Study shows government-touted “huge wage increases” for teachers are not so huge

March 1, 2017

Ministry of Human Resources undersecretary Bence Rétvári said in a press conference in January that one of the government’s primary objectives in the preceding year had been increasing wages in the education and healthcare sectors, claiming that since November 2015 average gross wages had risen 11 percent among educators. The Fidesz government has often boasted of “huge wage increases” under the “teachers career model” and other educational reforms it initiated in 2012, in spite of being unresponsive to a series of large teacher protests in early 2016 that criticized many of those reforms and complained of low and stagnated wages.

A recent study by researcher Policy Agenda shows a less rosy picture of developments in Hungarian education than the Ministry of Human Resources typically presents. The study found that there had been a 38.7 percent gross wage increase in the education sector since the second Fidesz government took power in 2010, compared to only a 22.7 percent increase in the preceding six years under the Socialist government. However, take-home wages (net salaries) showed little such improvement: an increase of 33.5 percent was logged between 2010-2016, compared to 38 percent in the preceding six years.

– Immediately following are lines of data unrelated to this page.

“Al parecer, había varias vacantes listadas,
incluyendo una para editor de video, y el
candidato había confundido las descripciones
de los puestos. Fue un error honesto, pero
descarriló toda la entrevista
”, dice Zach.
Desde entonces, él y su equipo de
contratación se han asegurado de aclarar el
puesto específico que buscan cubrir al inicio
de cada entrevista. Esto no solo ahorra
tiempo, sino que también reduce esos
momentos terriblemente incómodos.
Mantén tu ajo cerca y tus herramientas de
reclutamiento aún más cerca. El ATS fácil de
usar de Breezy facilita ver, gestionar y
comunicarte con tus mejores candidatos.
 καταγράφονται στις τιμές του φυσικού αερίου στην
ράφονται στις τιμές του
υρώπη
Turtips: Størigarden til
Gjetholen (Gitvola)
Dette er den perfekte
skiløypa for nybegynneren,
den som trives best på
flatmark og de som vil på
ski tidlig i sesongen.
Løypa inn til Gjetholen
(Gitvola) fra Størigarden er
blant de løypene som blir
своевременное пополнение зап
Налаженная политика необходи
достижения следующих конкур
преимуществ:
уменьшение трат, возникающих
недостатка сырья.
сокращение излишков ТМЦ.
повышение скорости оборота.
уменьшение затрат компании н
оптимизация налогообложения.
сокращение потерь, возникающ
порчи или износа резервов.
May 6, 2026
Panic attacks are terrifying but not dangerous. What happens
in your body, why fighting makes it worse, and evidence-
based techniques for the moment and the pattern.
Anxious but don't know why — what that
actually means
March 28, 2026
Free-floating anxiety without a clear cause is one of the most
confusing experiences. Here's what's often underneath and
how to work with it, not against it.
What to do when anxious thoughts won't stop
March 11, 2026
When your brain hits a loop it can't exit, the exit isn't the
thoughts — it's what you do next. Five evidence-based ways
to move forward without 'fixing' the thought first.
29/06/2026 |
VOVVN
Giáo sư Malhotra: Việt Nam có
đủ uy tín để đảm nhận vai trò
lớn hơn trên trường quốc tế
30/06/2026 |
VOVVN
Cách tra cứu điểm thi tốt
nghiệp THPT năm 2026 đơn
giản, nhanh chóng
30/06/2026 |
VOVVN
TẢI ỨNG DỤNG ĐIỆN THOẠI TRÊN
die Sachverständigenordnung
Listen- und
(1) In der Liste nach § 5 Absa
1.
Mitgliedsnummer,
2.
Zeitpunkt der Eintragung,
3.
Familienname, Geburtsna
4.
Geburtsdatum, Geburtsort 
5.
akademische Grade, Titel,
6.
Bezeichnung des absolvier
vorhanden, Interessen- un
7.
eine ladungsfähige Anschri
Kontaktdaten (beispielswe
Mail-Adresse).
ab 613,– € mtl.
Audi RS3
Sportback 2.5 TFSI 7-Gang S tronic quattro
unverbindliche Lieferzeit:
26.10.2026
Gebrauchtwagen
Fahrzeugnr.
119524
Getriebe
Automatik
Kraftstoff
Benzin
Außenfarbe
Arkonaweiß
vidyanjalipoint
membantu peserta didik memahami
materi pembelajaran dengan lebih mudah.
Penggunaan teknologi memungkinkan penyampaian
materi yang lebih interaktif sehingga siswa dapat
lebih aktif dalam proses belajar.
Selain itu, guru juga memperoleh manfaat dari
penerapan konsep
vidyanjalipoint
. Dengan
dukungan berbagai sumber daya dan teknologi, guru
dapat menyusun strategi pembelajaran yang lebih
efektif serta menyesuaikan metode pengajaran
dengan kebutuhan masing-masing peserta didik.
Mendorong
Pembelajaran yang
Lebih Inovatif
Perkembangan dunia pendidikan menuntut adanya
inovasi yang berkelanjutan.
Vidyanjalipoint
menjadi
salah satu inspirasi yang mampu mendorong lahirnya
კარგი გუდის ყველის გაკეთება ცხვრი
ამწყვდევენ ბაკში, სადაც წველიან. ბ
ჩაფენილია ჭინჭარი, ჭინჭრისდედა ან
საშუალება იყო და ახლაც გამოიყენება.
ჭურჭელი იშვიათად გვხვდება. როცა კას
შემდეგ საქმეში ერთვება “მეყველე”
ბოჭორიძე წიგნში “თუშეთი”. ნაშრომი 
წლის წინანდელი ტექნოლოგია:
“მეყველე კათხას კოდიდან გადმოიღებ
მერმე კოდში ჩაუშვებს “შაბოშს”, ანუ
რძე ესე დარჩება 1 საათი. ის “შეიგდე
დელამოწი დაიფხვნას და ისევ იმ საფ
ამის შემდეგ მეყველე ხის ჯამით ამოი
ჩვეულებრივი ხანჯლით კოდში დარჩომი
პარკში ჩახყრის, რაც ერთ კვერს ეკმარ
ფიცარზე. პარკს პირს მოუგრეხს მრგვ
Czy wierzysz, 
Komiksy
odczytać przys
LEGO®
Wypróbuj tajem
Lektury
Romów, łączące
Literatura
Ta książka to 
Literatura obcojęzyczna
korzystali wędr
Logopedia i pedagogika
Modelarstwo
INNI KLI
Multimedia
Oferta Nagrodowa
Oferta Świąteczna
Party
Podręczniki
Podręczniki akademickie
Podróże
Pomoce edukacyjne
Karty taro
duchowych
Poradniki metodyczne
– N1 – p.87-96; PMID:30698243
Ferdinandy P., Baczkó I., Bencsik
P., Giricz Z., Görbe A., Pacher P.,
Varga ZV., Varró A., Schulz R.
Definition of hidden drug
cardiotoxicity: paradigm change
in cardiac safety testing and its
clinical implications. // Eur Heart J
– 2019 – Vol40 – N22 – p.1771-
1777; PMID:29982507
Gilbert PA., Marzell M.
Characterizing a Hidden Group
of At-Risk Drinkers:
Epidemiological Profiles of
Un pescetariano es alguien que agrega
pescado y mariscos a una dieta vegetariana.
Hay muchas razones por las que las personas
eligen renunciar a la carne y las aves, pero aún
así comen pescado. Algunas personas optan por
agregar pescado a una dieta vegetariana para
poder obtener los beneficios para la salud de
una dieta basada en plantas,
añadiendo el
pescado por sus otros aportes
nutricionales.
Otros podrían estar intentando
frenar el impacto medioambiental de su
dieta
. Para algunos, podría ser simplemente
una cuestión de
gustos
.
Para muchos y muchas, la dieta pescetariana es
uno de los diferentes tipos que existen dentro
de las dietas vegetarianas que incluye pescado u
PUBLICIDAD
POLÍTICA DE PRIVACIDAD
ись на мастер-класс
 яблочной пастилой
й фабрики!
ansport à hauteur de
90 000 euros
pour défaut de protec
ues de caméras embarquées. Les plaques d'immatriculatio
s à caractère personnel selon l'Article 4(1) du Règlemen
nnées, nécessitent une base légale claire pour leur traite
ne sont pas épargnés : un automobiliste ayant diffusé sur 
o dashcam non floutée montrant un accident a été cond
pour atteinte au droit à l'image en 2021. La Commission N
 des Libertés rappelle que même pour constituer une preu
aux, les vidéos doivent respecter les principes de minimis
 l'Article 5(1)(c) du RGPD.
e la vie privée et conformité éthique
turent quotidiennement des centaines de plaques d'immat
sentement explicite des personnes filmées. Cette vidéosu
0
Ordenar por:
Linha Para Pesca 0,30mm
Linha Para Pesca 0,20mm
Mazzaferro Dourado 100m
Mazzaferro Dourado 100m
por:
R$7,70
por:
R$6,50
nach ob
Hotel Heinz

When compared to average wage increases across the entire public sector during these time periods, the growth of education sector wages looks a bit more impressive: gross wages in the public sector increased at an equal rate between 2010-2016 as in the previous six years, about 21 percent. However, net wages in the public sector grew only 14.8 percent since 2010, compared to 37 percent between 2004-2010. Net wages for public employees would have to increase 15 percent in each of the next two years to match up with increases in the previous period.

Although wages did not grow at a higher rate on average than in 2004-2010, real net increases did occur in some professions within the education sector:

Increases in percent
Occupation  2004-2010          2010-2016        
Primary school teacher 34.5% 35.6%
High school teacher 29.2% 30.7%
Kindergarten teacher 33.2% 42.1%
Higher education teacher 28.6% 29.6%


The table shows that while wages increased at a nominal rate among most teachers, the highest jump occurred for kindergarten teachers, who enjoyed a wage increase of 42.1 percent compared to 33.2 percent in the previous period.